1952 film by Frederick de Cordova

Bonzo Goes to College is a 1952 American comedy sports film directed by Frederick De Cordova and starring Maureen O'Sullivan, Edmund Gwenn, Charles Drake, Gigi Perreau and Gene Lockhart. It is a sequel to the 1951 film Bedtime for Bonzo.

==Plot==

Former lab chimpanzee Bonzo, suddenly literate, escapes from a carnival sideshow. He lands in the college town of Pawlton, where young Betsy mistakenly believes that Bonzo is a gift from her grandfather Pop Drew, the college's football coach.

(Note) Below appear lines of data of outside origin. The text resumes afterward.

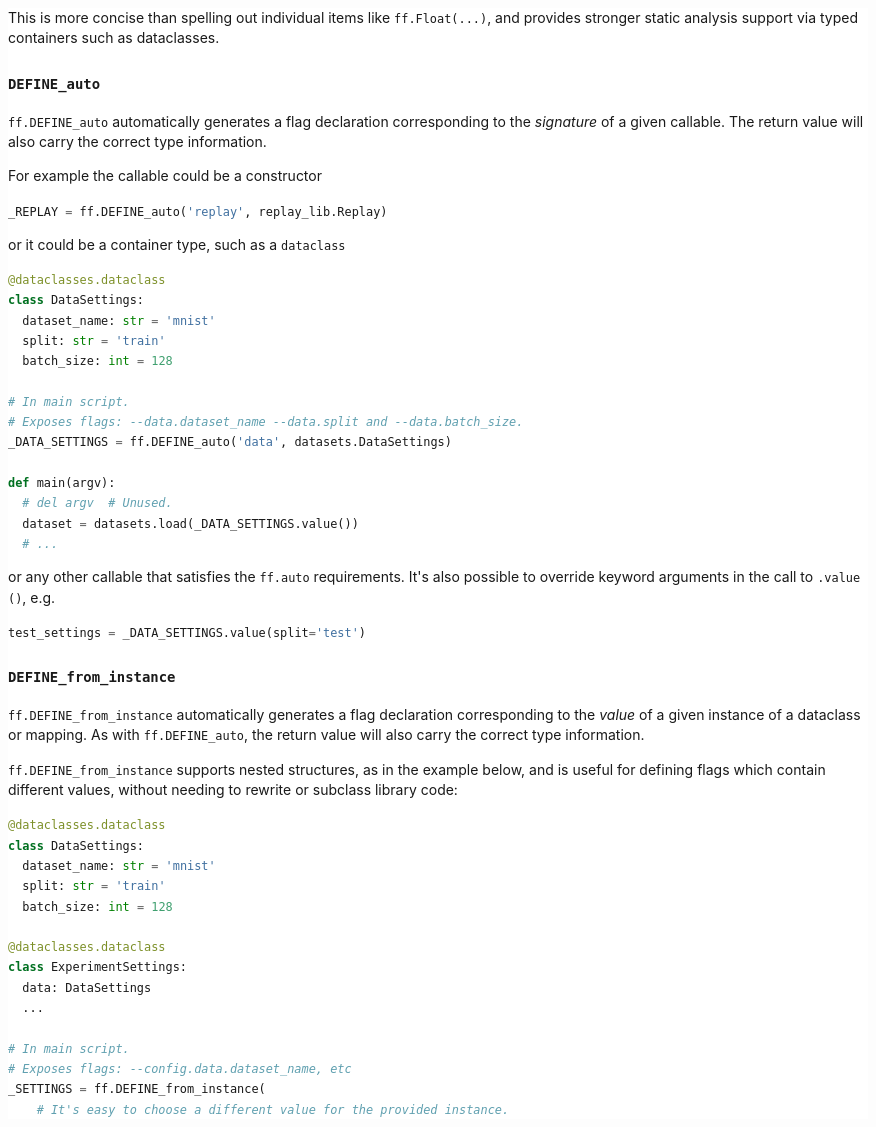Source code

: This is more concise than spelling out individual items like `ff.Float(...)`,
and provides stronger static analysis support via typed containers such as
dataclasses.

### `DEFINE_auto`

`ff.DEFINE_auto` automatically generates a flag
declaration corresponding to the _signature_ of a given callable. The return
value will also carry the correct type information.

For example the callable could be a constructor

```python
_REPLAY = ff.DEFINE_auto('replay', replay_lib.Replay)
```

or it could be a container type, such as a `dataclass`

```python
@dataclasses.dataclass
class DataSettings:
  dataset_name: str = 'mnist'
  split: str = 'train'
  batch_size: int = 128

# In main script.
# Exposes flags: --data.dataset_name --data.split and --data.batch_size.
_DATA_SETTINGS = ff.DEFINE_auto('data', datasets.DataSettings)

def main(argv):
  # del argv  # Unused.
  dataset = datasets.load(_DATA_SETTINGS.value())
  # ...
```

or any other callable that satisfies the `ff.auto` requirements. It's also
possible to override keyword arguments in the call to `.value()`, e.g.

```python
test_settings = _DATA_SETTINGS.value(split='test')
```

### `DEFINE_from_instance`

`ff.DEFINE_from_instance` automatically generates a flag declaration
corresponding to the _value_ of a given instance of a dataclass or mapping. As
with `ff.DEFINE_auto`, the return value will also carry the correct type
information.

`ff.DEFINE_from_instance` supports nested structures, as in the example below,
and is useful for defining flags which contain different values, without needing
to rewrite or subclass library code:

```python
@dataclasses.dataclass
class DataSettings:
  dataset_name: str = 'mnist'
  split: str = 'train'
  batch_size: int = 128

@dataclasses.dataclass
class ExperimentSettings:
  data: DataSettings
  ...

# In main script.
# Exposes flags: --config.data.dataset_name, etc
_SETTINGS = ff.DEFINE_from_instance(
    # It's easy to choose a different value for the provided instance.
```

Betsy wants to adopt Bonzo, but parents, Marion and Malcolm Drew, have reservations. A judge supports the idea and pretends to officially approve an adoption just to humor Betsy. Betsy writes to her other grandfather, millionaire Clarence Gateson, to inform him she now has a baby brother. Gateson is thrilled until he arrives in Pawlton and learns the truth.

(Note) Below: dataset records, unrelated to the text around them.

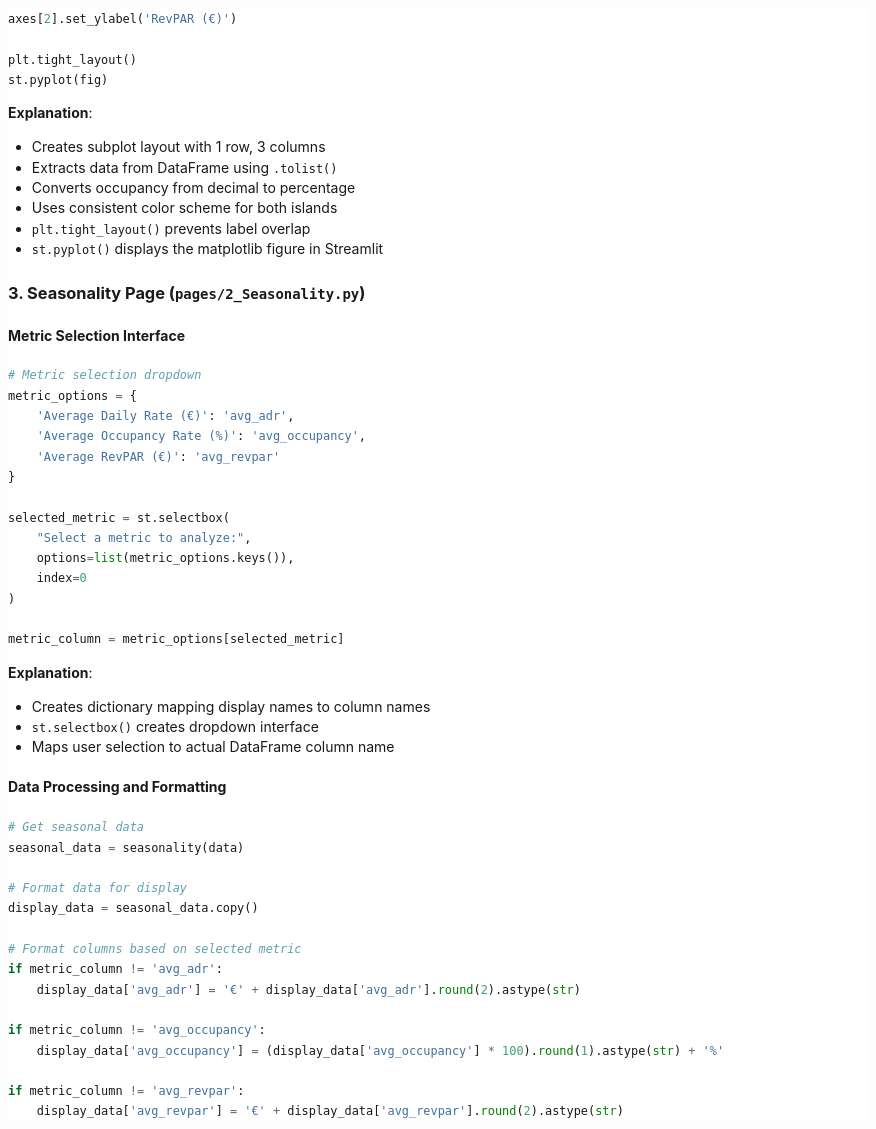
 ```python
axes[2].set_ylabel('RevPAR (€)')

plt.tight_layout()
st.pyplot(fig)
```

**Explanation**:
- Creates subplot layout with 1 row, 3 columns
- Extracts data from DataFrame using `.tolist()`
- Converts occupancy from decimal to percentage
- Uses consistent color scheme for both islands
- `plt.tight_layout()` prevents label overlap
- `st.pyplot()` displays the matplotlib figure in Streamlit

### 3. Seasonality Page (`pages/2_Seasonality.py`)

#### **Metric Selection Interface**
```python
# Metric selection dropdown
metric_options = {
    'Average Daily Rate (€)': 'avg_adr',
    'Average Occupancy Rate (%)': 'avg_occupancy', 
    'Average RevPAR (€)': 'avg_revpar'
}

selected_metric = st.selectbox(
    "Select a metric to analyze:",
    options=list(metric_options.keys()),
    index=0
)

metric_column = metric_options[selected_metric]
```

**Explanation**:
- Creates dictionary mapping display names to column names
- `st.selectbox()` creates dropdown interface
- Maps user selection to actual DataFrame column name

#### **Data Processing and Formatting**
```python
# Get seasonal data
seasonal_data = seasonality(data)

# Format data for display
display_data = seasonal_data.copy()

# Format columns based on selected metric
if metric_column != 'avg_adr':
    display_data['avg_adr'] = '€' + display_data['avg_adr'].round(2).astype(str)

if metric_column != 'avg_occupancy':
    display_data['avg_occupancy'] = (display_data['avg_occupancy'] * 100).round(1).astype(str) + '%'

if metric_column != 'avg_revpar':
    display_data['avg_revpar'] = '€' + display_data['avg_revpar'].round(2).astype(str)
```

Gateson warms to Bonzo and takes him golfing. Discovering that Bonzo is a natural athlete, an idea is hatched for Bonzo to play quarterback for the college, where Pop is desperate for good players. Con men Edwards and Wilbur Crane kidnap Bonzo just before the big game and replace him with a chimpanzee that cannot play football. Before the con men can collect their bets, the real Bonzo appears and wins the game.

==Cast==
- Maureen O'Sullivan as Marion Gateson Drew
- Edmund Gwenn as Ten "Pop" Drew
- Charles Drake as Malcolm Drew
- Gigi Perreau as Betsy Drew
- Gene Lockhart as Clarence B. Gateson
- Penny as Bonzo
- Irene Ryan as Nancy
- John Miljan as Wilbur Crane
- Frank Nelson as Dick
- Jerry Paris as Edwards
- Guy Williams as Ronald Calkins
- Richard Garrick as Judge George Simpkins
- Tom Harmon as Tom Harmon
- Lee Miller as Lamson, Gateson's attorney

== Production ==
The chimpanzee featured in the film is not the same that had appeared in Bedtime for Bonzo. The first chimpanzee had been killed in a fire on March 4, 1951 and its second cousin was used for the sequel.

Production began in late March 1952 and wrapped by early May.